Oversharing on a first date can be creepy and push someone away. For instance, tragic failed romance stories, divorce battle anecdotes, and sexual misadventures are all topics of a deeply personal level that should only be shared at a much later time. These kinds of discussions are better suited for further along in the relationship when those types of tales can be perceived with more context and understanding.
It’s ok to want to be open and upfront. After all, you’re probably excited to finally connect with someone on a deeper level, anxious to accelerate intimacy, reveal your true self, and establish trust. However, everyone enjoys a bit of mystique, especially in the beginning, so consider more gradually exploring these topics with your date to avoid scaring them off.
Another tip on how not to be creepy involves not love bombing someone you just met. Sure, you want to show you’re interested in them, but sending five dozen roses to their workplace, talking about marriage, asking them to move in with you, and surprising them with expensive jewelry after your first date may make them run in the other direction.

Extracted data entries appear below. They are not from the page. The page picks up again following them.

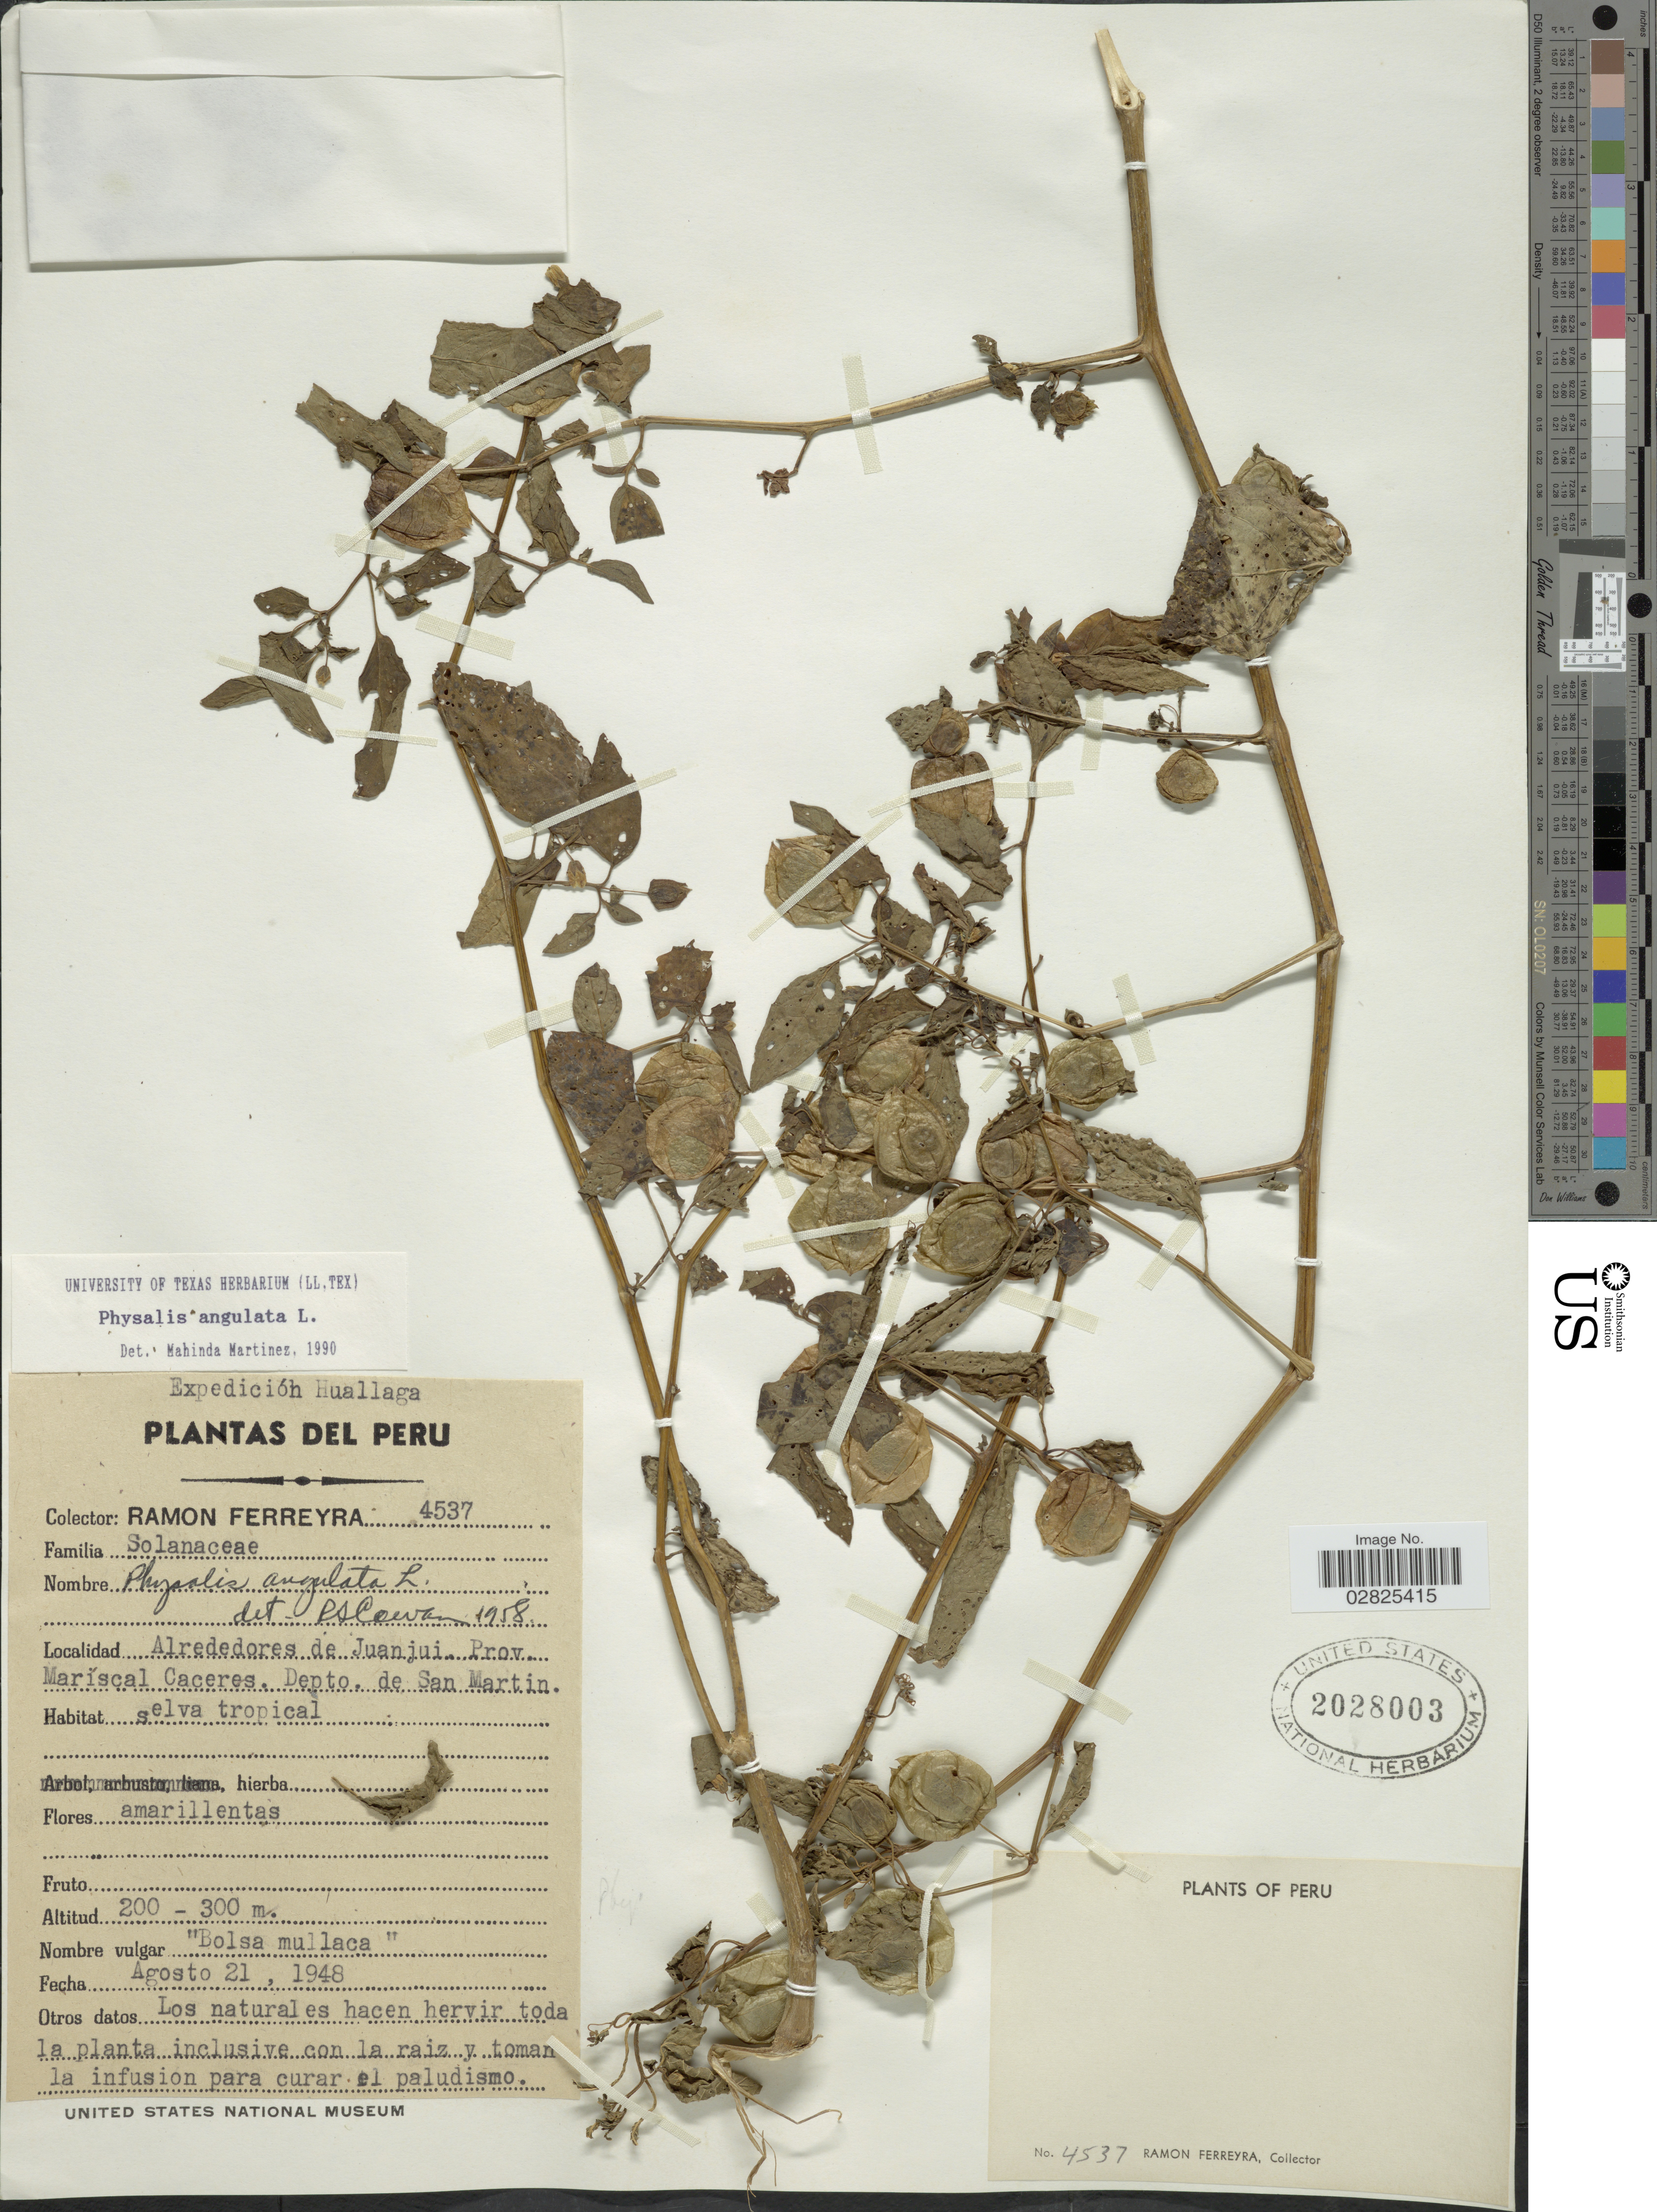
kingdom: Plantae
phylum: Tracheophyta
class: Magnoliopsida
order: Solanales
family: Solanaceae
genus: Physalis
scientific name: Physalis angulata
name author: L.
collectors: R. A. Ferreyra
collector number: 4537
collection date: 1948-08-21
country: Peru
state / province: San Martín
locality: Alrededores de Juanjui. Prov. Mariscal Caceres. Depto. de San Martin.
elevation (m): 200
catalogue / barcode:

When you come on too strong too soon, it can make that person feel smothered, trapped, and even fearful.
Even if you really like this person, focus on being a little more subtle and control your desire to shower them with all your love. Take it slow and give them their space so your relationship can gradually progress.
Oftentimes, those who exhibit creepy behavior don’t know how to accept rejection. For example, some might take rejection as a challenge, while others might not even realize they were rejected in the first place. This means you’re hounding someone who isn’t interested in you.
To avoid being creepy, it’s important to recognize the signs of rejection and learn to overcome them. This means accepting that a relationship isn’t going to come out of this and to eventually move on and find love with someone who is more compatible with you.